Driving in the rolling hills of the Berkshires is always a summer delight, and we reached Stockbridge in more than an hour, and from there, further away, Chesterwood Museum, the artist Daniel Chester French’s home and studio is still surrounded by woods and pastures. The most famous sculpture of the artist is the Lincoln Memorial Monument in Washington, D.C.
During a week-long residency, the shape of Ice Forest evolved in the pristine elongated glass and wood-sided gallery, which in fact was once a wood shed. Hundreds of translucent very long resin rose stems are suspended to simulate an icy forest. In fact, the molds began with real rose stems, all thorns still intact. The material, the rods, have been installed in various concepts as site-specific works.
Here, looking through the glass doors and windows, one feels compelled to step into the gallery and inside the ‘forest.’ A mutual friend of ours, Sabine Vollmer von Falken urged Beth and me to walk through the sculpture together, which we did. The above series of photographs, taken by a pro, project the icy vibes very well and the Ice Forest appears cooling and perhaps dangerous on a hot summer day. We were glad to meet Jerry Lerman again, Beth’s husband, after many years and the former CAVS Fellow, Mark Mendel, was leaving for a dinner date with his partner Cynthia. Mini meetings from the CAVS community are always welcome.

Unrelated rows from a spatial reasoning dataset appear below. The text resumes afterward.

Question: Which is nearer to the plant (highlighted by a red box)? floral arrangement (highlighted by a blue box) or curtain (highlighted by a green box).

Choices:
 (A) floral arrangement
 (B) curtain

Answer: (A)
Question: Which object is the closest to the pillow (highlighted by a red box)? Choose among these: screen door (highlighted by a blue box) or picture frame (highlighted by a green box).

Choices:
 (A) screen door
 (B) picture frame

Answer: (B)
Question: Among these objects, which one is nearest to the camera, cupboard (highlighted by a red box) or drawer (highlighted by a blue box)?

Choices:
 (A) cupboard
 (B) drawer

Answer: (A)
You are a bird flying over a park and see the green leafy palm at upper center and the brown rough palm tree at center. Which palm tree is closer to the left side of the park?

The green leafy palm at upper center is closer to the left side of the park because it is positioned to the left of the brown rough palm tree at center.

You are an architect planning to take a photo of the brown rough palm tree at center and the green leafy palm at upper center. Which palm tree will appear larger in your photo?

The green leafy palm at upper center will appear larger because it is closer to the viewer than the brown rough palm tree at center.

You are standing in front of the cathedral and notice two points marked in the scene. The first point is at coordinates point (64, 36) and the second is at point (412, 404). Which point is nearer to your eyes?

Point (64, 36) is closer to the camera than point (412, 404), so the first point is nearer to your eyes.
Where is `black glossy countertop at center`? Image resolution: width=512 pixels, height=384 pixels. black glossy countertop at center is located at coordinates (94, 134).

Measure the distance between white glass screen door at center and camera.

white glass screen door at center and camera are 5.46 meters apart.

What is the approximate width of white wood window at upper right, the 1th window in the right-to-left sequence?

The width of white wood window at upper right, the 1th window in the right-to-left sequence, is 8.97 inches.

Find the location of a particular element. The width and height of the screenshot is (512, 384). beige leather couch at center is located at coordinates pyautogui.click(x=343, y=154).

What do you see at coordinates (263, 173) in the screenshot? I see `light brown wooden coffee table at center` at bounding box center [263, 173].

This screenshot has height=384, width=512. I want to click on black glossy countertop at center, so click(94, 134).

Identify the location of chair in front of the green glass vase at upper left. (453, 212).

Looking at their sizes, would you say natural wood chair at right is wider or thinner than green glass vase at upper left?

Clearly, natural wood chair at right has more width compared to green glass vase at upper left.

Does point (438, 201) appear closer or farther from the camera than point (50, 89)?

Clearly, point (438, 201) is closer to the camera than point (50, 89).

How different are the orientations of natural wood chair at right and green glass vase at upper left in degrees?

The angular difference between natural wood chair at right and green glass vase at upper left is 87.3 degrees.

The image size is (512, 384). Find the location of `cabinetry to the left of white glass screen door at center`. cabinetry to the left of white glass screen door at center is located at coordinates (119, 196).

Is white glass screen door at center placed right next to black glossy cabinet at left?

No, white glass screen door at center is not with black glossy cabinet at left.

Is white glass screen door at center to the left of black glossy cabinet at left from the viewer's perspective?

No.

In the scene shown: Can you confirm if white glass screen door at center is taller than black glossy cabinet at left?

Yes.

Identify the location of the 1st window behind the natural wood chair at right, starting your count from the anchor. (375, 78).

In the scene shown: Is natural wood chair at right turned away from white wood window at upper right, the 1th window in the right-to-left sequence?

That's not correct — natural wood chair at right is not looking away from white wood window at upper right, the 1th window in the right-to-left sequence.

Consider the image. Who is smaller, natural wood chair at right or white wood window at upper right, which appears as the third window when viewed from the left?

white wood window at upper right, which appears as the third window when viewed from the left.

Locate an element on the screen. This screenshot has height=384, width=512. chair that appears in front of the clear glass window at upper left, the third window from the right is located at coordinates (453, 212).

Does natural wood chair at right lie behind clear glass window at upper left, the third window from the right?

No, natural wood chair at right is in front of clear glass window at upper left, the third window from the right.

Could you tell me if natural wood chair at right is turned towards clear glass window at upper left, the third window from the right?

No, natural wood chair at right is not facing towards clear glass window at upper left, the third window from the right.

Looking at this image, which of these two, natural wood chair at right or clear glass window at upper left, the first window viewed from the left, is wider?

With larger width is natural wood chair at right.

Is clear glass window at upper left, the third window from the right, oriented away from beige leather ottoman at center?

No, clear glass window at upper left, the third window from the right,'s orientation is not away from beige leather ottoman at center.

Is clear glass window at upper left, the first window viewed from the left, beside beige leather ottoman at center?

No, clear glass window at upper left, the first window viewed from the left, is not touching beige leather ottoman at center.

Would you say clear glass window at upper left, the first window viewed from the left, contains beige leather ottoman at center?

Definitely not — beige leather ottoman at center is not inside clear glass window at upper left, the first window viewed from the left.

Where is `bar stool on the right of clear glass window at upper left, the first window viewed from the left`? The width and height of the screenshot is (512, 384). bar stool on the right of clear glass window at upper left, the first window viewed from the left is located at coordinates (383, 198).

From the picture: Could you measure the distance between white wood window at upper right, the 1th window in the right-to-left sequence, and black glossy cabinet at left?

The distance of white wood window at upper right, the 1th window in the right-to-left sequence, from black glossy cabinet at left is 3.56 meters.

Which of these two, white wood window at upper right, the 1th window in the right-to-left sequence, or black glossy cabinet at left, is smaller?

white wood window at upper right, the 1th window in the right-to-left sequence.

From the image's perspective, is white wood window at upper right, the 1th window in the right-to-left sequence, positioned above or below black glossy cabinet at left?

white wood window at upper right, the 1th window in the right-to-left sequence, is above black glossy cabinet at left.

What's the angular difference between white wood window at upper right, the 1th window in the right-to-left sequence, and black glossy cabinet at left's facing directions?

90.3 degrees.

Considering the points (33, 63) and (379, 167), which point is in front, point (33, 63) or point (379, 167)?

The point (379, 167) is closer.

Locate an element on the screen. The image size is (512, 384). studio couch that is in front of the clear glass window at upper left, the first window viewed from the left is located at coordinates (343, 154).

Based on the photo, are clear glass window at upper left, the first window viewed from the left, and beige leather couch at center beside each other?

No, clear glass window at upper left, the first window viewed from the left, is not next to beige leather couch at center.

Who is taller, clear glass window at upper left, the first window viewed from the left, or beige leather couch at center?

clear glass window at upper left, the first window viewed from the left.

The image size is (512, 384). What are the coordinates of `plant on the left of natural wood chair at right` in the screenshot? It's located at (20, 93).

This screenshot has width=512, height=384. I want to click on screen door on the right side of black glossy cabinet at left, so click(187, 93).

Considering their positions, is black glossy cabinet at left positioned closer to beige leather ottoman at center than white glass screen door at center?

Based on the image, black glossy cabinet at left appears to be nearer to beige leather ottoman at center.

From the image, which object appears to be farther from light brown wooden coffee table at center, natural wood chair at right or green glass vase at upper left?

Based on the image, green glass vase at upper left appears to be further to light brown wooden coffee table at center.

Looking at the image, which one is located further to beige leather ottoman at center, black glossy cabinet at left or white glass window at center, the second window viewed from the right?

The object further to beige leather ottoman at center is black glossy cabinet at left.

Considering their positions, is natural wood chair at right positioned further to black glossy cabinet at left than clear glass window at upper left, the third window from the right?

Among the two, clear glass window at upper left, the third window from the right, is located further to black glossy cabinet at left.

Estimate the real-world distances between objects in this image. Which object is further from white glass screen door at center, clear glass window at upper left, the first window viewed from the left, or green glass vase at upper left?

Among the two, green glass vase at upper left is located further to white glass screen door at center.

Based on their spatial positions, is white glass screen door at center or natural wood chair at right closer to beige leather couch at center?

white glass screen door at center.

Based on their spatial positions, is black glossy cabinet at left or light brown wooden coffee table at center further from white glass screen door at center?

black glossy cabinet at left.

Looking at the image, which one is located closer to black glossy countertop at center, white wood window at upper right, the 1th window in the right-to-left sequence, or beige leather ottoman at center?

Another work by Galston is currently on exhibition, Unraveling Oculus, at the Brattleboro Museum and Art Center, VT, until October 10 and is also in easy driving distance. See photo above.
Our acquaintance reaches far back to the1980s at MIT, where Beth received an SMVisS degree and became a Fellow at the Center for Advanced Visual Studies for a number of years. Subsequently she received a two-year Bunting Institute Fellowship at Radcliffe Institute, Cambridge, MA, as well as other fellowships and a National Endowment for the Arts award.
She has exhibited nationally and internationally: at the B3 Biennial of the Moving Image, Frankfurt, Germany; Avant Gardens, Newport Art Museum, RI; Recasting Nature: Selected Sculptures, Susquehanna Art Museum, Harrisburg, PA; Branching Out: Trees as Art, Peabody Essex Museum, MA, and others.
Galston’s sculptures lend themselves well for public works. She designed indoor/outdoor installations and received a number of commissions, among them: Floating Garden, a large-scale luminous suspended sculpture in Everett, MA; Sound Wave, a computer-controlled light sculpture at Music City Center in Nashville, TN; Prairie Grass, a sculpture, recasting wild grasses in San Antonio, TX; and Serpentine Fence, taking the form of waves, and made of chain link fencing in Jamaica Plain, MA. I well remember reviewing Serpentine Fence here at BFA.
And, of course, her works have also been published and reviewed in the New York Times, the Boston Globe, Art in America, Art New England, artscope and more. The 20th Anniversary book of Socrates Sculpture Park featured her on the cover.
Given the recent incident, an attack on stage, where Salman Rushdie was severely wounded, I remember that Beth and I found ourselves in the audience of a large lecture hall at MIT many years ago. We had come to hear Susan Sonntag, when she announced that instead of her lecture, we would hear another speaker. She said that all doors would be closed, until the presentation would be over. Anybody planning to leave early, would have to step out then. Indeed, the doors closed and two large men in dark sunglasses positioned themselves in front of the lectern and stage, and Rushdie walking in received a warm welcome with great applause. He addressed the audience and read from his then current book, later than the 1988 Satanic Verses. Searching the list of Rushdie’s book titles, I could not be sure. Yet, what an experience!
(We wish wholeheartedly for Rushdie’s full recovery.)
So, when I think of Beth it also reminds me of the Sonntag/Rushdie event. And seeing, feeling and/or becoming part of a Galston sculpture or installation is always a thrilling moment.
Just take in these translucent rose stems that are hung to form an airy and perhaps a danger-lurking work that beckons you nevertheless to step inside.